Уиллис хотел было положить свою руку на ее; Линди с трудом отодвинулась.
— Ты его не знаешь, — произнесла она.
— Очень хорошо знаю, Линди. Это как раз ты его не знаешь, — ответил Уиллис и добавил: — Пожалуйста, не встречайся с ним больше.
— Не могу сказать точно, приедет он еще раз или нет, — сказала она, не зная еще, что Брудер не появится в Пасадене много лет, да и потом приедет лишь для того, чтобы запереть здесь все и поскорее сбыть ранчо с рук. Тогда Линди думала, что, может быть, он еще вернется к ней.
— Если ты меня любишь, ты не будешь больше с ним встречаться.
— Если он окажется у двери, вряд ли я сумею ему не открыть.
— Сумеешь.
— Нет, не сумею.
— А я знаю, что ты не откроешь.
Из детской послышался голос Зиглинды — она звала Линди. Девочка плакала, от жары ей хотелось пить, Линди представила, как дочь трет кулачками глаза, а кудряшки на ее голове совсем взмокли от пота.
— Мамочка! — плакала она.
— Дочка! — отозвалась Линди.
Наступали сумерки, желтый свет рисовал контур острых кипарисов вокруг за окном.
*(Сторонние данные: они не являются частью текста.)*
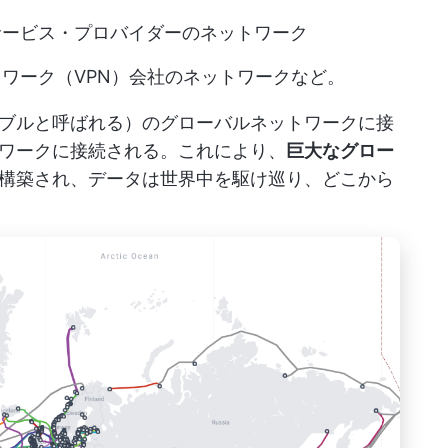
サービス・プロバイダーのネットワーク
ワーク（VPN）会社のネットワークなど。
ブルと呼ばれる）のグローバルネットワークに接
ワークに接続される。これにより、
巨大なグロー
構築され、データは世界中を駆け巡り、どこから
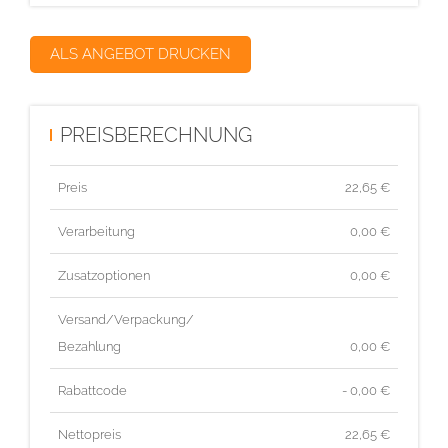
ALS ANGEBOT DRUCKEN
PREISBERECHNUNG
Preis
22,65
€
Verarbeitung
0,00 €
Zusatzoptionen
0,00 €
Versand/Verpackung/
Bezahlung
0,00 €
Rabattcode
- 0,00 €
Nettopreis
22,65
€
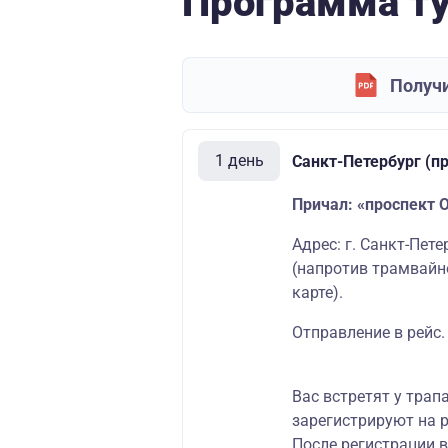
Программа т
Получи
1 день
Санкт-Петербург (п
Причал: «проспект 
Адрес: г. Санкт-Пет
(напротив трамвайн
карте
)
.
Отправление в рейс.
Вас встретят у трап
зарегистрируют на р
После регистрации 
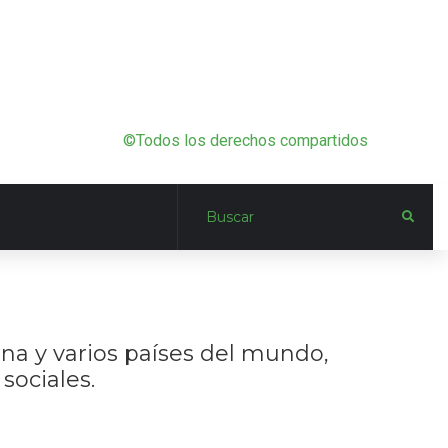
©Todos los derechos compartidos
na y varios países del mundo,
sociales.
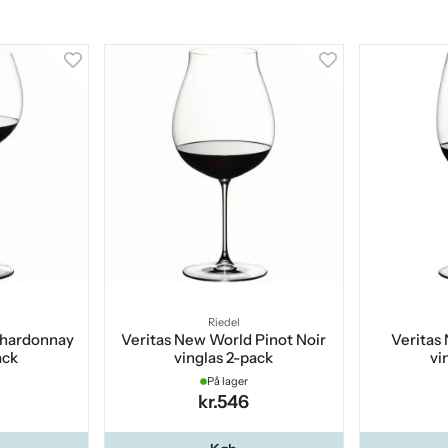
Riedel
Chardonnay
Veritas New World Pinot Noir
Veritas
ack
vinglas 2-pack
vi
På lager
kr.546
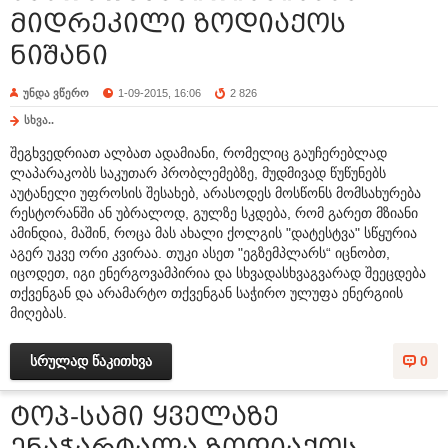
მიდრეკილი ზოდიაქოს
ნიშანი
უნდა ვწერო
1-09-2015, 16:06
2 826
სხვა..
შეგხვედრიათ ალბათ ადამიანი, რომელიც გაუჩერებლად
ლაპარაკობს საკუთარ პრობლემებზე, მუდმივად წუწუნებს
აუტანელი უფროსის შესახებ, არასოდეს მოსწონს მომსახურება
რესტორანში ან უბრალოდ, გულზე სკდება, რომ გარეთ მზიანი
ამინდია, მაშინ, როცა მას ახალი ქოლგის "დატესტვა" სწყურია
აგერ უკვე ორი კვირაა. თუკი ასეთ "ეგზემპლარს“ იცნობთ,
იცოდეთ, იგი ენერგოვამპირია და სხვადასხვაგვარად შეეცდება
თქვენგან და არამარტო თქვენგან საჭირო ულუფა ენერგიის
მიღებას.
სრულად წაკითხვა
0
ტოპ-სამი ყველაზე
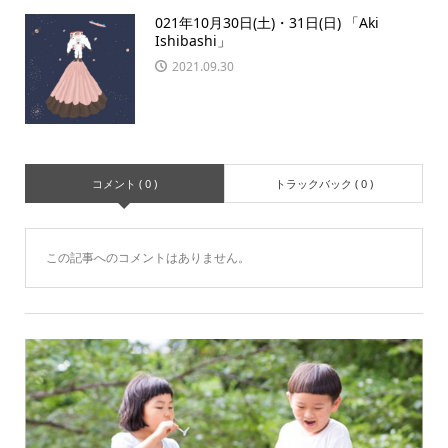
021年10月30日(土)・31日(日) 「Aki
Ishibashi」
2021.09.30
コメント ( 0 )
トラックバック ( 0 )
この記事へのコメントはありません。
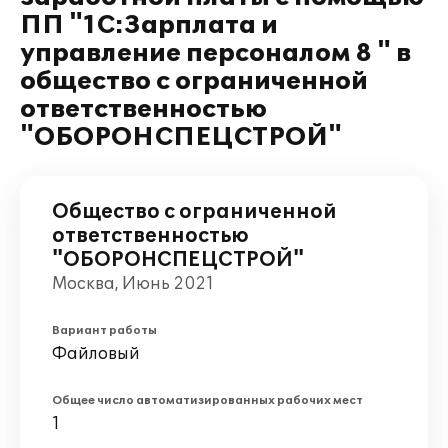
ПП "1С:Зарплата и
управление персоналом 8 " в
общество с ограниченной
ответственностью
"ОБОРОНСПЕЦСТРОЙ"
Общество с ограниченной
ответственностью
"ОБОРОНСПЕЦСТРОЙ"
Москва, Июнь 2021
Вариант работы
Файловый
Общее число автоматизированных рабочих мест
1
Уиллис открыл окно, и стало слышно, как лепечет во дворе фонтан-дельфин и гремят медные сковороды на кухне. Зиглинда снова заплакала, Линди взглянула на лестницу и сказала мужу, что ей нужно идти. «Я нужна другим» — вот что прочитал муж на ее лице. Она не хотела, но так вышло, что уже давно ее сердце принадлежало всего нескольким людям. Один раз она решила для себя, что ее полнокровное сердце сумеет вырастить столько ярко-красных цветов любви, что ими можно будет засадить весь мир; любовь эта будет бесконечной, как весна, которая за один апрельский вечер украшает апельсиновые деревья белой шалью цветов; ее хватит на всех. Но это было давно, очень давно.